TEXT EXCERPT: Begin

The Hitcher In Theaters
From filmmaker Michael Bay’s Platinum Dunes production company (producers of The Texas Chainsaw Massacre and The Amityville Horror) comes "The Hitcher," an update of the 1986 film of the same name.
Dave Meyers makes his feature directorial debut on the new thriller, which tracks the terrifying trajectory of Grace Andrews (Sophia Bush) and Jim Halsey (Zachary Knighton), a collegiate couple who are tormented by the mysterious hitchhiker John Ryder, a.k.a. The Hitcher (Sean Bean).
The young couple hit the road in a 1970 Oldsmobile 442, en route to spring break. But their pleasure trip soon turns into a waking nightmare. The initial encounters with Ryder are increasingly off-putting for Grace and Jim, and they bravely fight back when he ambushes them. But they are truly blindsided when he implicates them in a horrific slaying and continues to shadow them.
The open road becomes a suspenseful, action-packed battleground of blood and metal as, in trying to elude not only Ryder but also New Mexico State Police Lieutenant Esteridge’s (Neal McDonough) officers, Grace and Jim must fight for their lives and face their fears head-on "The Hitcher."
STARRING: Sean Bean, Sophia Bush, Zachary Knighton, Kyle Davis, Neal McDonough
DIRECTOR: Dave Myers
RATING: R (For strong bloody violence, terror and language)
Behind The Scenes
Actor Sean Bean, who stars as "The Hitcher" – homicidal hitchhiker John Ryder – in "The Hitcher," admits, “I’ve never been a hitchhiker, and I’ve never picked any up – and I don’t think I ever will, now…”
Zachary Knighton, cast as college student Jim Halsey, adds, “This is a thriller that shows real people in an extraordinary yet believable and accessible situation. To me, that’s the biggest fear; something that could actually happen.”
“There’s nothing in our movie that couldn’t happen to somebody,” confirms Sophia Bush, who plays opposite Bean and Knighton as college student Grace Andrews. “That’s what’s terrifying about it.”
Updating the earlier film of the same name, The Hitcher is the fourth production from Platinum Dunes, the company formed five years ago by filmmaker Michael Bay with producers Andrew Form and Brad Fuller.
Given the success of the company’s first three movies – The Texas Chainsaw Massacre, The Amityville Horror, and The Texas Chainsaw Massacre: The Beginning – Fuller notes, “This genre is a great avenue to give first-time directors opportunities in. Our intent with Platinum Dunes was and is to let them be able to realize their vision of a film.”
The Hitcher director Dave Meyers is, notes Fuller, “the first director who we’ve made a deal with before we had a final script. The reason being, we’d been talking to him for some time; we’d seen his reel and, from meeting with him, sensed that this story was important to him.
“Other directors will come in and talk about how they’re going to shoot certain scenes, and with which color palette. With Dave, we had a director who was more concerned about the story of this movie than he was anything else.”

TEXT EXCERPT: End
RECORDS SHOWN: Begin

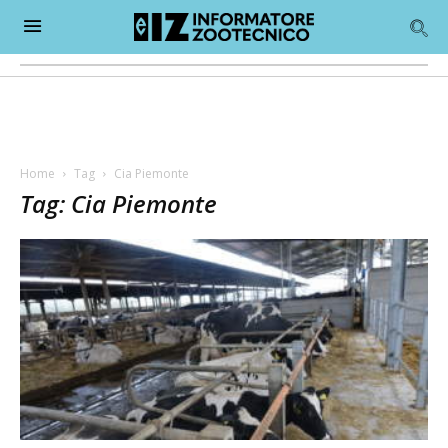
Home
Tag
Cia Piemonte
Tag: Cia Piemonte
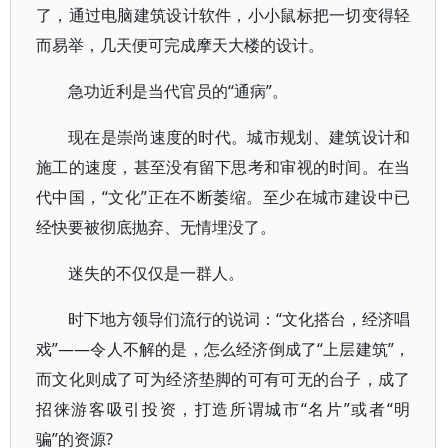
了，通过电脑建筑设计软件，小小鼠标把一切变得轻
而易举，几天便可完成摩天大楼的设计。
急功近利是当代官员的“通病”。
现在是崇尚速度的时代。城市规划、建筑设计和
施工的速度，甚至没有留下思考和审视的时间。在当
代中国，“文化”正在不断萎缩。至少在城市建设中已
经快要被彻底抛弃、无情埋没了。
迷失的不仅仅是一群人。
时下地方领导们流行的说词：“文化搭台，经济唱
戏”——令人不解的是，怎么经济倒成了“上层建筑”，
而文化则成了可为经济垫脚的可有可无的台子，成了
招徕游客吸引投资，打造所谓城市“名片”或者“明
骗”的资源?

RECORDS SHOWN: End

▸ **WHAT THIS TASK INVOLVES**
Quote the part of the passage about The Hitcher that opens with the words containing "The young couple" and closes with "terror and language)". The items have no connection to the passage about The Hitcher.

▸ **PROBLEM SOLUTION**
The young couple hit the road in a 1970 Oldsmobile 442, en route to spring break. But their pleasure trip soon turns into a waking nightmare. The initial encounters with Ryder are increasingly off-putting for Grace and Jim, and they bravely fight back when he ambushes them. But they are truly blindsided when he implicates them in a horrific slaying and continues to shadow them.
The open road becomes a suspenseful, action-packed battleground of blood and metal as, in trying to elude not only Ryder but also New Mexico State Police Lieutenant Esteridge’s (Neal McDonough) officers, Grace and Jim must fight for their lives and face their fears head-on "The Hitcher."
STARRING: Sean Bean, Sophia Bush, Zachary Knighton, Kyle Davis, Neal McDonough
DIRECTOR: Dave Myers
RATING: R (For strong bloody violence, terror and language)